Summary of the FlexSC paper

1. Problem
2. Solution
3. Result
4. Today's implementations and related work

This is a summary of the 2010 paper "FlexSC: Flexible System Call Scheduling with Exception-Less System Calls", which is one of my favorite papers, interspersed with some of my own commentary. (This is adapted from a presentation I gave at work.)

1. Problem

A kernel provides safe APIs to operations which require control of hardware.
You talk to the kernel with system calls.
System calls are function calls that "mode switch" on call/return, so the kernel runs with control of hardware, and you don't.

Mode switching is slow.
This is the traditional understanding of "why system calls are slow": the direct cost of making the call, compared to function calls.

This paper's observation: Mode switching is not the only cost!
The other cost is worse locality.
Locality: A program doing the same thing over and over. (e.g. accessing memory, executing the same code, taking the same branch…)
The existence of locality is why caches speed up execution!

System calls execute in the kernel, which pulls kernel-specific code and data into cache, which is slow.
When the system call returns, your program will pull its own code and data into cache, which is again slow.
Changing what you're doing reduces locality which makes things slow (because you have to update caches and other processor state)

The paper finds that after a system call, the instructions-per-second is reduced by up to 50%.
This isn't the cost of slow mode switching, it's the cost of bad locality!

Today's Spectre/Meltdown mitigations make this worse: part of the mitigation is to flush a bunch of caches when switching into the kernel!

This locality cost isn't specific to system calls.
Many function calls are into libraries that have lots of internal state (OpenOnload, for example)
Making any such function call will have these locality costs, and therefore slow you down.

2. Solution

The problem is bad locality.
The solution is to increase locality.
Don't switch your core between kernel and your program: dedicate a core to your program, another core to the kernel, and send system calls from one to the other!
Each core will then have much better locality.

The program core isn't executing kernel code, so there's no impact on its caches.
The kernel core isn't executing program code, so there's no impact on its caches.
Both execute faster!

They send system calls between cores using shared memory.
It's similar to shared-memory multi-threaded pipelined software.

They built a "green thread" / "N:1 threading" / "userspace threads" thread library on top of this.
When a thread makes a system call, the system call is sent to the kernel core, and other threads execute until the original thread's result comes back.
Their library is a drop-in replacement for standard Linux pthreads.

3. Result

Incredible speedups!

We show how FlexSC improves performance of Apache by up to 116%, MySQL by up to 40%, and BIND by up to 105% while requiring no modifications to the applications.

These are from the locality benefits!
Basically no cost!

4. Today's implementations and related work

Here are some interesting related works.

4.1. Promise pipelining

FlexSC is a generalization of "system call batching", executing multiple operations at once with a single actual system call
A further generalization of FlexSC is promise pipelining.
Promise pipelining lets you do multiple operations at once, with operations depending on the results of previous operations

4.2. Shared memory datastructures

"ffwd: delegation is (much) faster than you think" applies the same approach to shared memory datastructures

4.3. rsyscall!

rsyscall programs run in a Python interpreter thread, and send system calls to dedicated syscall-running processes.
Just a happy coincidence; it's written for a completely different purpose.
Should be nice and high-performance…

4.4. `io_uring`

Roughly, io_uring is two things: FlexSC-style asynchronous system calls (IORING_SETUP_SQPOLL), and a different in-kernel implementation of filesystem IO.
They could be separated, perhaps…
-.-.-
_CHALLENGE_
Return the stretch of the FlexSC summary from "System calls execute" through "other processor state)", copied word for word.
-.-.-
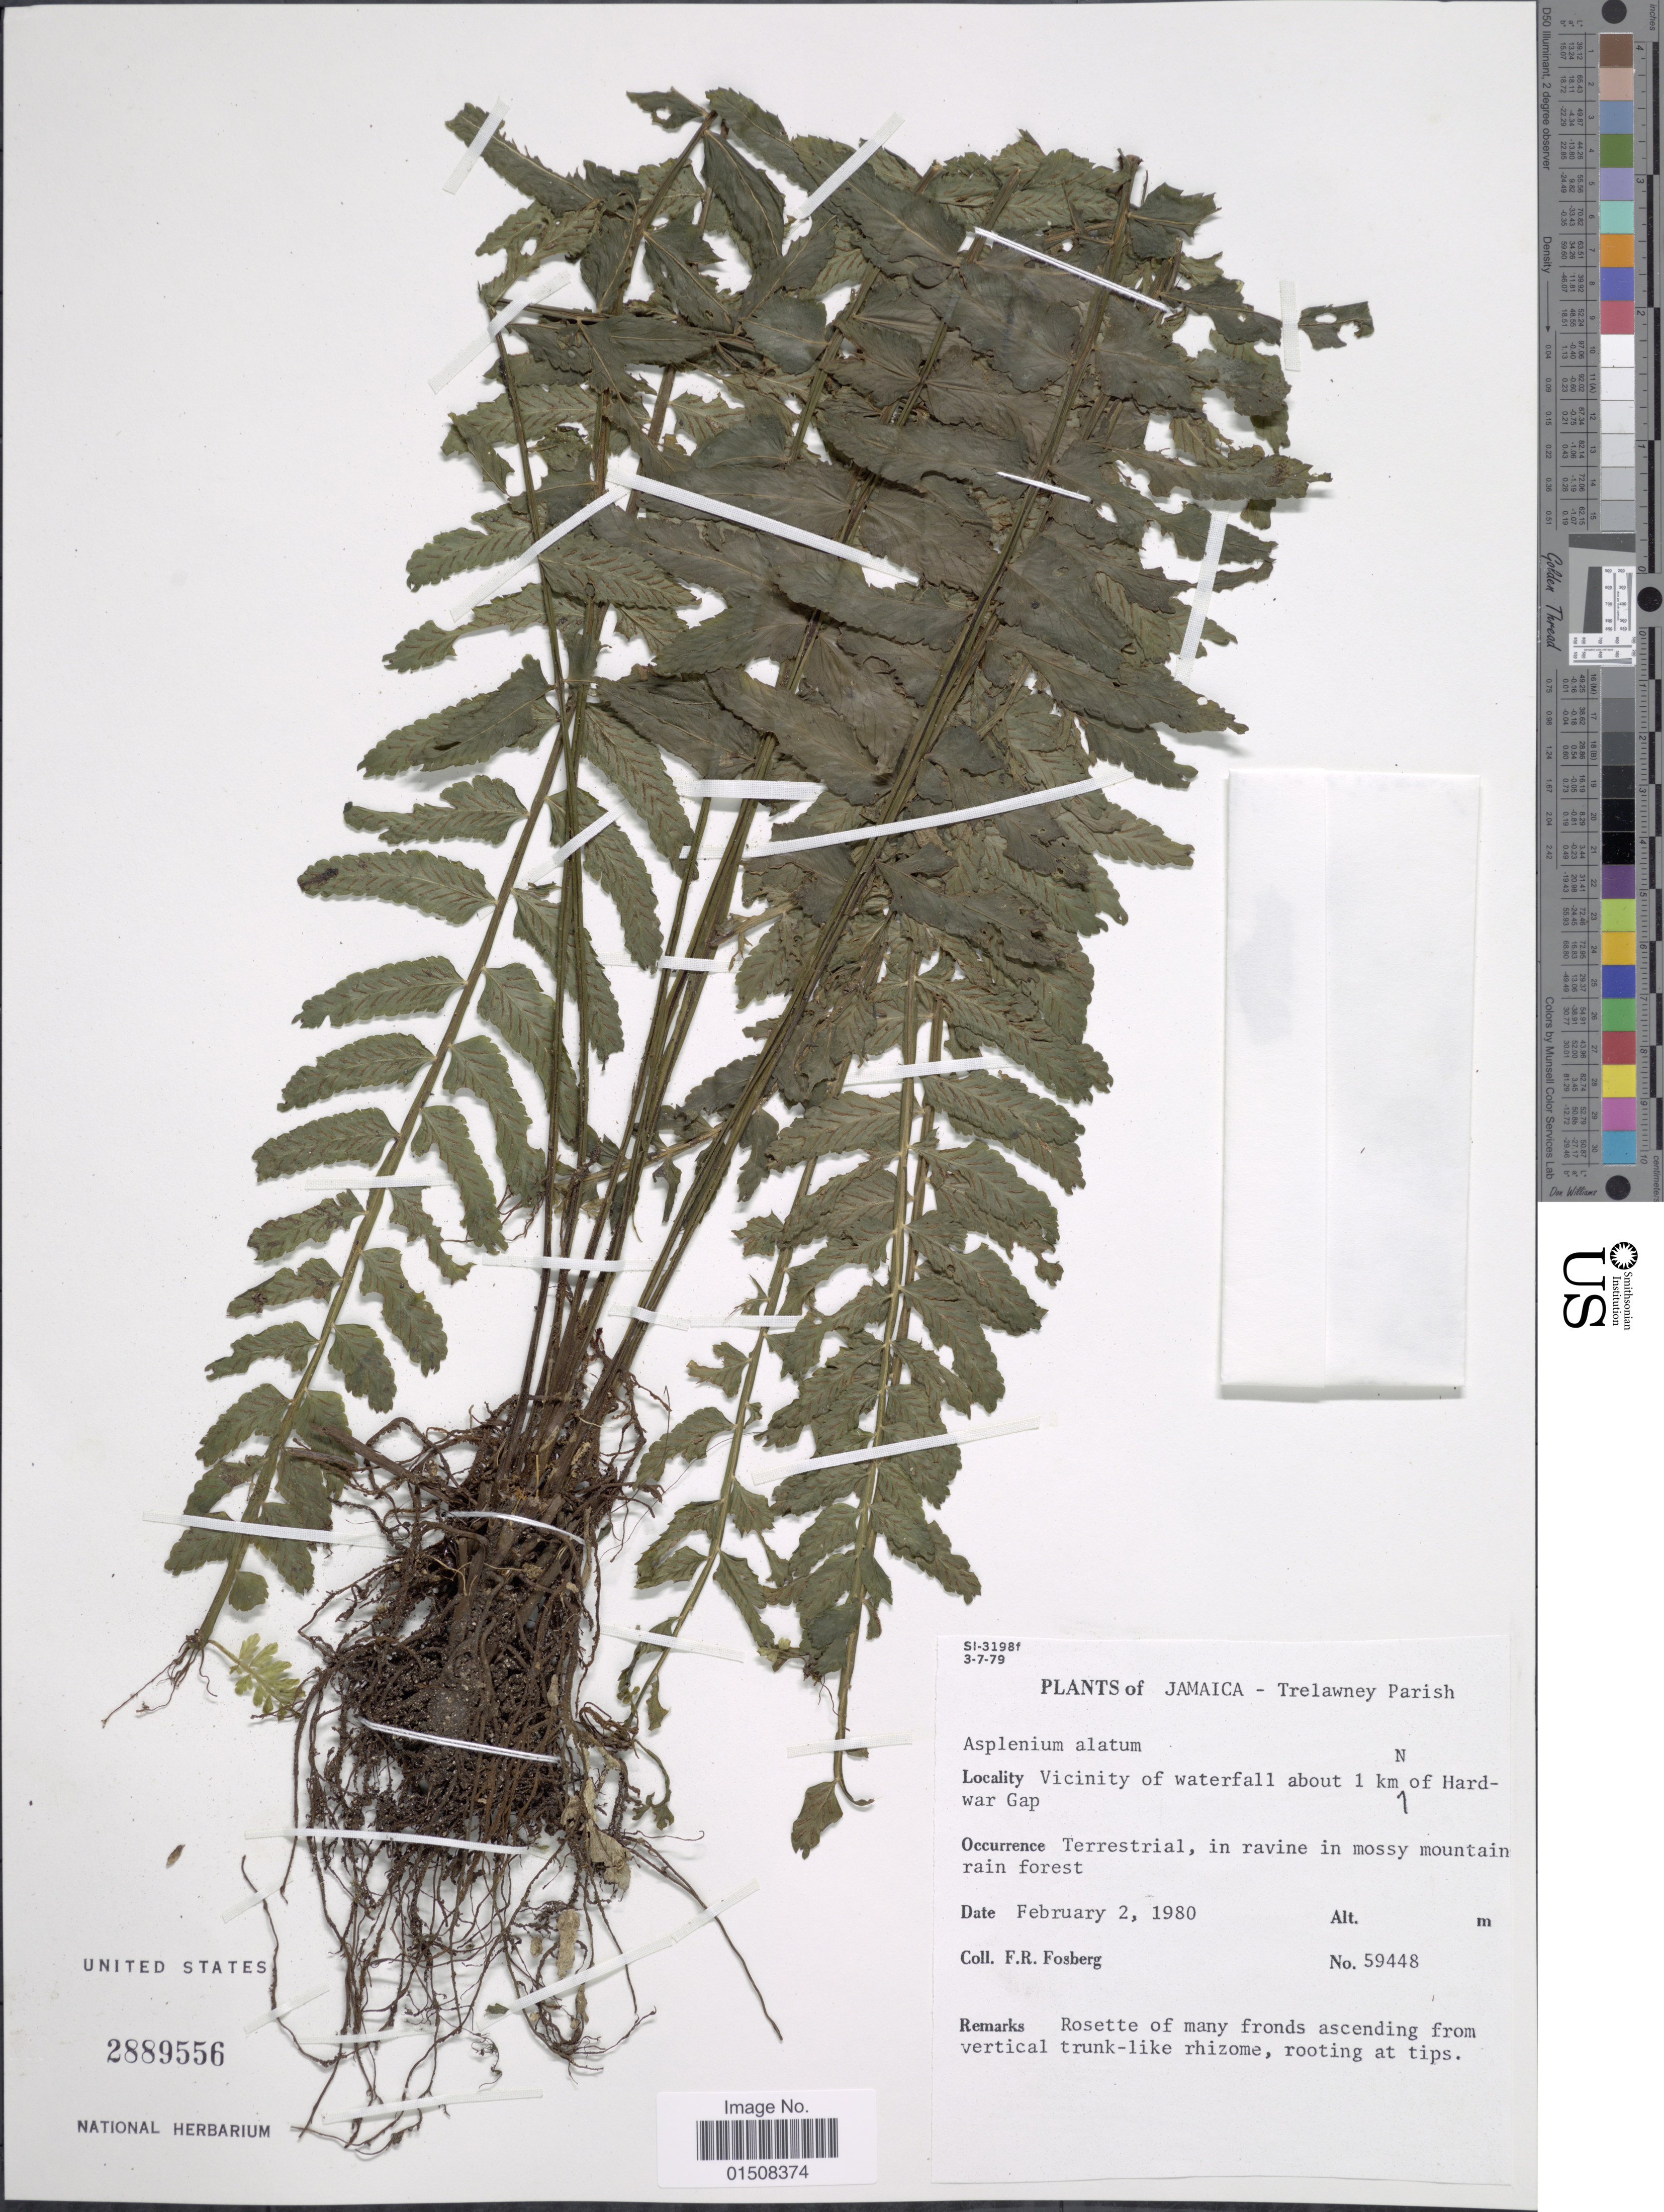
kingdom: Plantae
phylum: Tracheophyta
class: Polypodiopsida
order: Polypodiales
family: Aspleniaceae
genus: Asplenium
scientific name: Asplenium alatum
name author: Humb. & Bonpl. ex Willd.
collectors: F. R. Fosberg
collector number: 59448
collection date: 1980-02-02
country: Jamaica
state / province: Trelawny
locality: Trelawney Parish, Vicinity of waterfall about 1 km of Hardwar Gap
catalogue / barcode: US 2889556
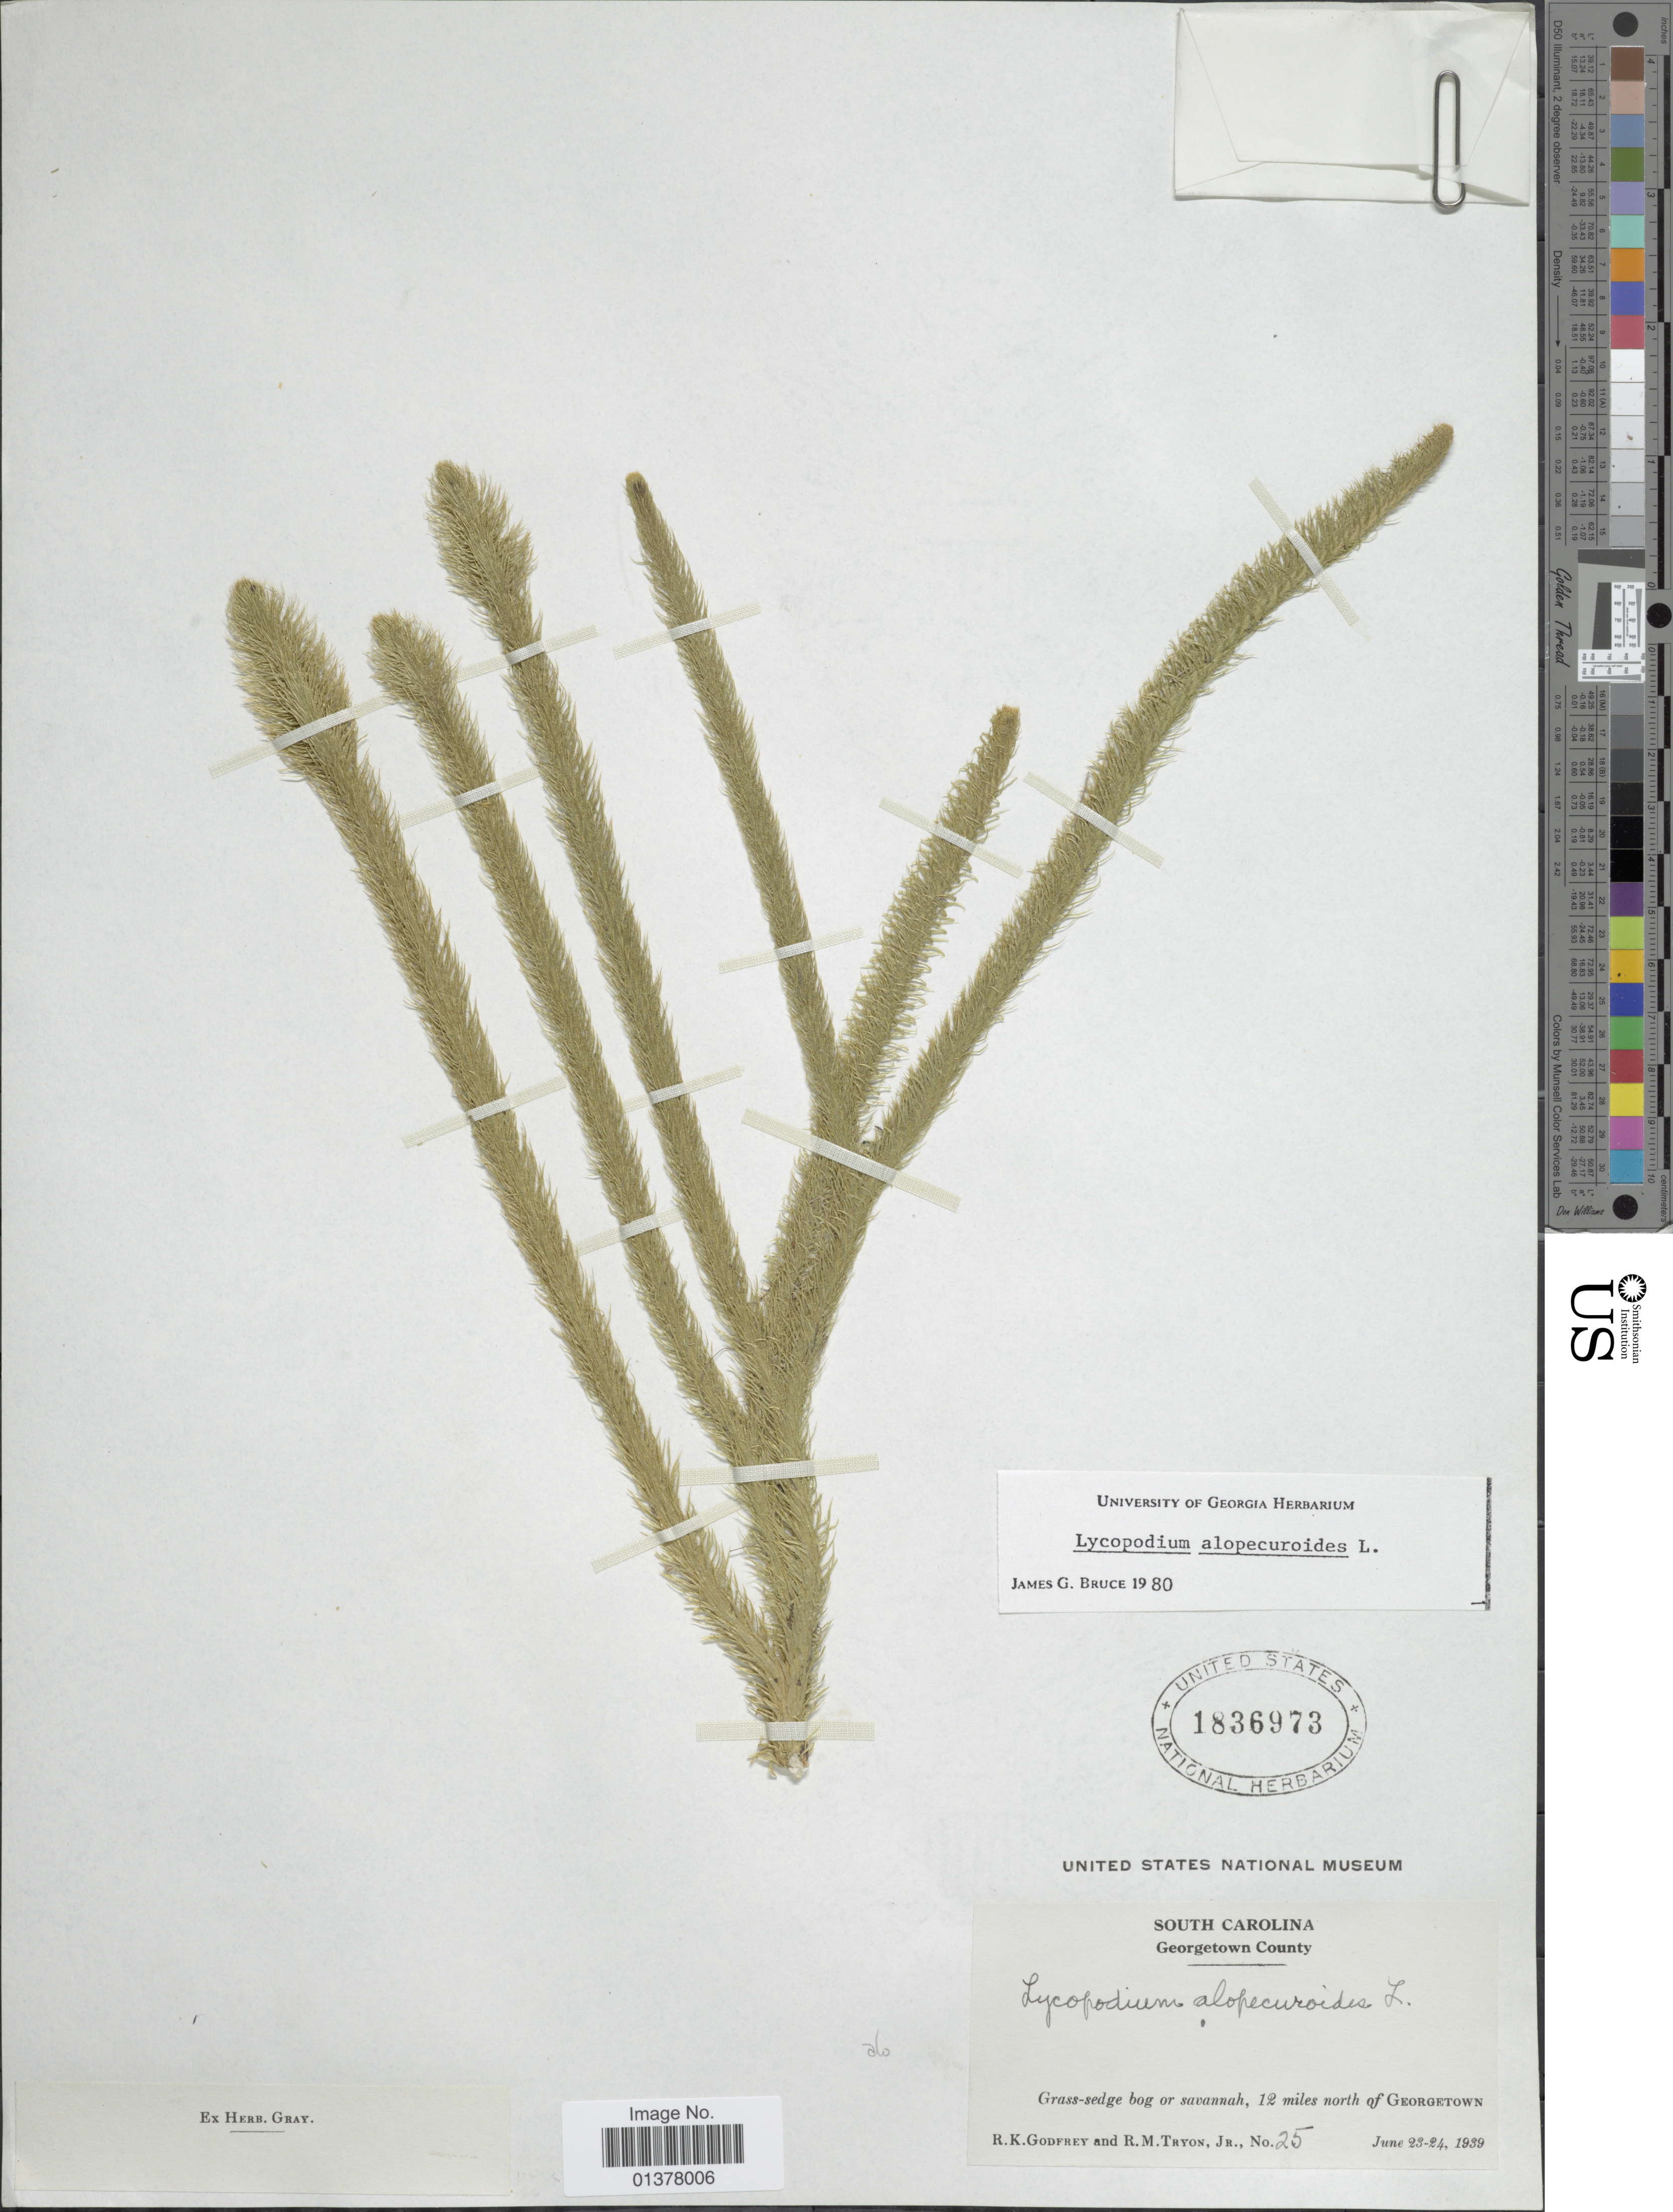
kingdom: Plantae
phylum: Tracheophyta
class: Lycopodiopsida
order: Lycopodiales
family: Lycopodiaceae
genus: Lycopodiella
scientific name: Lycopodiella alopecuroides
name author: (L.) Cranfill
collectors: R. K. Godfrey & R. M. Tryon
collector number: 25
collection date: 1939-06-23/1939-06-24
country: United States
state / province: South Carolina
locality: Georgetow County, Grass-sedge bog or savannah, 12 miles north of Georgetown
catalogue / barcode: US 1836973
-.-.-
_RESPONSE TO THE EXERCISE_
System calls execute in the kernel, which pulls kernel-specific code and data into cache, which is slow.
When the system call returns, your program will pull its own code and data into cache, which is again slow.
Changing what you're doing reduces locality which makes things slow (because you have to update caches and other processor state)